Brief -> There is material below. Print exactly the lines starting at the line with "wrist: (1276, 811)" and ending at the line with "thumb mcp: (393, 420)", ends included, and no others.

■ ■ ■ ■ ■ ■ ■

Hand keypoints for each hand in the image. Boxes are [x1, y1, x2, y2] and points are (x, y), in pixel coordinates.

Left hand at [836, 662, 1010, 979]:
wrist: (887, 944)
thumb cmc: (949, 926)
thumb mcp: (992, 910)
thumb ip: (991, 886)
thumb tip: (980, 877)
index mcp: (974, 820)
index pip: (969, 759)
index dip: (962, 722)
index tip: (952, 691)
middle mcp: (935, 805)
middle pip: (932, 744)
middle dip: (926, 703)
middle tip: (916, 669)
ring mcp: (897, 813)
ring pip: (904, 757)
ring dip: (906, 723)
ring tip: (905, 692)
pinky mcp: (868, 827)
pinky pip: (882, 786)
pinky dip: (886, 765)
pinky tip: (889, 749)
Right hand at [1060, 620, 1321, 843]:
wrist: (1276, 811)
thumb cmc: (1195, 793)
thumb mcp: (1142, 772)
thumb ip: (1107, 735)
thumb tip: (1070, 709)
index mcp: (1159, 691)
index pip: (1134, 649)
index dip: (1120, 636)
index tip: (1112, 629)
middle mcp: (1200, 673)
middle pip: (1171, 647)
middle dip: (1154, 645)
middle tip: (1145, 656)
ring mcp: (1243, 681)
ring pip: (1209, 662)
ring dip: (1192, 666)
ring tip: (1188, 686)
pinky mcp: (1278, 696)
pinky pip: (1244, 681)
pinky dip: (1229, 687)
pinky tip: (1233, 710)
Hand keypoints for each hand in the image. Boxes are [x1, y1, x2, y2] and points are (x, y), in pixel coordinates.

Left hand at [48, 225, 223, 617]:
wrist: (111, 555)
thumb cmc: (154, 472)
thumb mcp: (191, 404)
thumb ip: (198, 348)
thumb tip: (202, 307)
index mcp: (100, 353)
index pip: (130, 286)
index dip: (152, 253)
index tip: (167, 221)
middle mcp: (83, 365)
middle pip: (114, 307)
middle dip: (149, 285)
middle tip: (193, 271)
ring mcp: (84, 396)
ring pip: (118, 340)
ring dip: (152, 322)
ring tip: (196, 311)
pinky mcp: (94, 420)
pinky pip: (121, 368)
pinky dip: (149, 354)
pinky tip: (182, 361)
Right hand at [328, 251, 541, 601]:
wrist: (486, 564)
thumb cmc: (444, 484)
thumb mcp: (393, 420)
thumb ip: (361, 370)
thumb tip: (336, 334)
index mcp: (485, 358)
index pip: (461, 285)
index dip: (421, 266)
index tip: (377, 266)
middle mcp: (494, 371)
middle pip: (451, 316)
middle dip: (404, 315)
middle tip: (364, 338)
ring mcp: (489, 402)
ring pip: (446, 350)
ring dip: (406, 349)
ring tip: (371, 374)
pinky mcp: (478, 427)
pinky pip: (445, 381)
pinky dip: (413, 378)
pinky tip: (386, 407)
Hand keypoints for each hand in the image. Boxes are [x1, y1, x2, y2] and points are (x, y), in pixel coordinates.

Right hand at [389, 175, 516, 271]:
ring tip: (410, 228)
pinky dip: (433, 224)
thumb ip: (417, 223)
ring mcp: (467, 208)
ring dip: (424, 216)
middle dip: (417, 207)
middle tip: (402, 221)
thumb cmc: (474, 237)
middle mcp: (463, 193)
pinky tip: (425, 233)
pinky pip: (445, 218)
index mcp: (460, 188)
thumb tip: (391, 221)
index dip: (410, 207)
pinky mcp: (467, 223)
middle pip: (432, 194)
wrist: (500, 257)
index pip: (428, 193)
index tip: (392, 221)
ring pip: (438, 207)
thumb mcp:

■ ■ ■ ■ ■ ■ ■

Answer below ->
wrist: (1276, 811)
thumb cmc: (1195, 793)
thumb mcp: (1142, 772)
thumb ip: (1107, 735)
thumb tip: (1070, 709)
index mcp: (1159, 691)
index pip: (1134, 649)
index dip: (1120, 636)
index tip: (1112, 629)
middle mcp: (1200, 673)
middle pip: (1171, 647)
middle dip: (1154, 645)
middle tip: (1145, 656)
ring mcp: (1243, 681)
ring pip: (1209, 662)
ring dip: (1192, 666)
ring tip: (1188, 686)
pinky mcp: (1278, 696)
pinky pip: (1244, 681)
pinky dip: (1229, 687)
pinky tip: (1233, 710)
Hand keypoints for each hand in the image. Boxes are [x1, y1, x2, y2] and points are (x, y), in pixel coordinates.

Left hand at [48, 225, 223, 617]:
wrist: (111, 555)
thumb cmc: (154, 472)
thumb mcp: (191, 404)
thumb ip: (198, 348)
thumb tip: (202, 307)
index mcp: (100, 353)
index pip: (130, 286)
index dip: (152, 253)
index tip: (167, 221)
middle mcp: (83, 365)
middle pip: (114, 307)
middle dip: (149, 285)
middle tip: (193, 271)
ring mcp: (84, 396)
ring pip: (118, 340)
ring dip: (152, 322)
ring tip: (196, 311)
pinky mcp: (94, 420)
pinky pip: (121, 368)
pinky dip: (149, 354)
pinky tip: (182, 361)
Right hand at [328, 251, 541, 601]:
wrist: (486, 564)
thumb cmc: (444, 484)
thumb mcp: (393, 420)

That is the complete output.